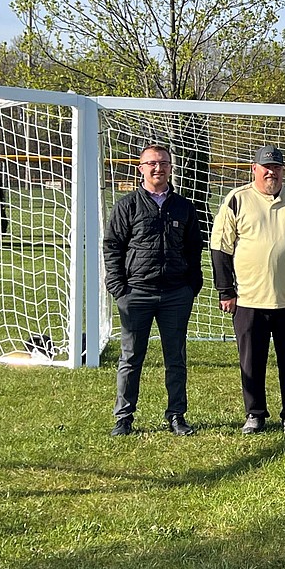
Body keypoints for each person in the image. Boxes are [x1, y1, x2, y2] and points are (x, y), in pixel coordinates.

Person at [210, 145, 285, 435]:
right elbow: (221, 247)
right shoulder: (237, 199)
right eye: (266, 167)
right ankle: (255, 414)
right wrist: (226, 291)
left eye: (277, 167)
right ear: (254, 169)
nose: (271, 172)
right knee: (251, 360)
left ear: (284, 170)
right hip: (249, 299)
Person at [103, 144, 204, 437]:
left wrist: (191, 285)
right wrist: (118, 288)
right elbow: (112, 248)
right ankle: (124, 417)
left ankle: (176, 415)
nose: (158, 168)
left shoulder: (184, 206)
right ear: (141, 168)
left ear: (171, 167)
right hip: (136, 293)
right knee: (131, 357)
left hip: (176, 294)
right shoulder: (127, 206)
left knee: (176, 357)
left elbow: (194, 249)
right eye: (151, 163)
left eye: (163, 163)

_ _ _ _ _

▶ [Work required] Everything from the line containing "right ear: (141, 168)" to the last line of the data above must be set down exactly, both ends included, with no other lines.

▶ [Expected answer]
right ear: (141, 168)
left ear: (171, 167)
right hip: (136, 293)
right knee: (131, 357)
left hip: (176, 294)
right shoulder: (127, 206)
left knee: (176, 357)
left elbow: (194, 249)
right eye: (151, 163)
left eye: (163, 163)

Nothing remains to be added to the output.